**Document segment**
★ ★ ★ ★ ★
A month ago, I started participating in my first Kaggle competition. I wanted to start participating in Kaggle competitions for a while and Facebook launched a recruiting competition: *Human or Robot?*, and I decided to join the party.

I was finally ranked 32<sup>nd</sup> on the final ranking (private learderboard), and I could actually have been ranked 17<sup>th</sup> if I had chosen another of my predictions as final submission... (That additionnal URL feature wasn't that useless afterall...)

Well... Let's get started!

# Import needed libraries

Nothing fancy here, we just use some classical Python Data Science libraries: numpy, scikit-learn and pandas, plus pickle to save the result.

In [1]:
import pickle
import numpy as np
import sklearn.preprocessing
from sklearn_pandas import DataFrameMapper 
import pandas as pd

# Read the data

First step is to read the CSV files and load them as Pandas frames. I used Pandas here because of the "heavy" work needed to create the features, being very easy to do with Pandas and that would have been much more painful to do with numpy only for example.

In [2]:
# Read the bids, replace NaN values with a dash because NaN are string categories we don't know
bids = pd.read_csv('bids.csv', header=0)
bids.fillna('-', inplace=True)
★ ★ ★ ★ ★
**Information provided**
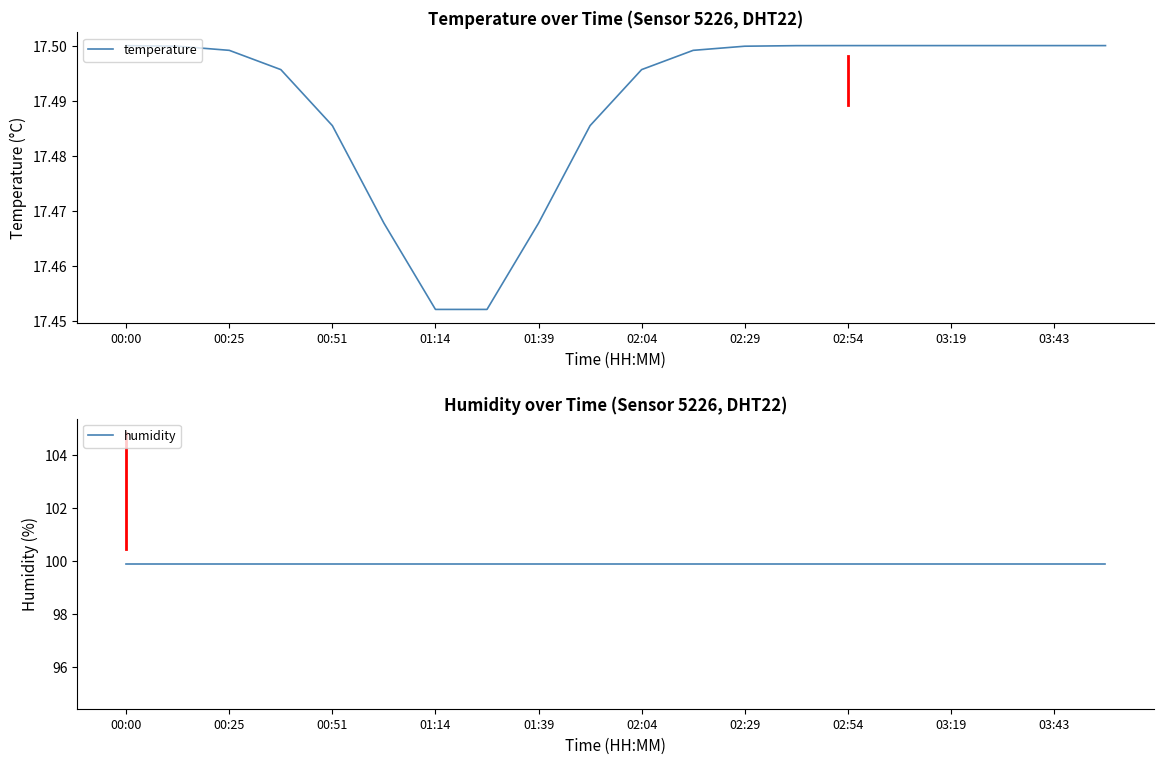

What is the minimum value shown in the chart?

17.5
★ ★ ★ ★ ★
**Tasks**
• A. In the Kaggle competition write-up, why did the author use Pandas to load the CSV files? Answer in one to three sentences.
• B. Continue the Kaggle competition write-up, picking up right after the last line of code shown.

**Answers provided**
• A. Creating the features took "heavy" work. That work was very easy in Pandas and would have been much more painful with numpy alone.

• B.
# Load train and test bidders lists (nothing really interesting in that list)
train = pd.read_csv('train.csv', header=0, index_col=0)
test = pd.read_csv('test.csv', header=0, index_col=0)

# Join those 2 datasets together (-1 outcome meaning unknown i.e. test)
test['outcome'] = -1.0
bidders = pd.concat((train, test))

# Dataset investigation

Prior to the feature creation, some inspection on the data has been done, of course, but I didn't kept any trace of this quick'n'dirty work anywhere and won't be able to show it to you.

The idea is to get to know what's in the dataset. The first step is just to show look at the raw data, and to then look at some stats about the data. For example, the first thing you might wonder is what the heck can I do with those *payment_account* and *address* hashes that Kaggle gave me for each bidder. Is there any of these things that appear more than once? Nope, they are as unique as the *bidder_id* so you can throw this away. At this moment you know that all your features must come from the bids themselves.

Then you do some stats and plots of what's in the bids, you look what could be interesting to compute features...

# Features creation

... and then there is a moment when you decide that it's time to get this party started and start to do something with these bids.

The things I hesitated about was to decide if I should predict if a bidder is a bot based on aggregates of info about his bids, or if I should predict if a bid has been made by a bot for each bid and then aggregate the predictions at bid level to create a prediction at bidder level.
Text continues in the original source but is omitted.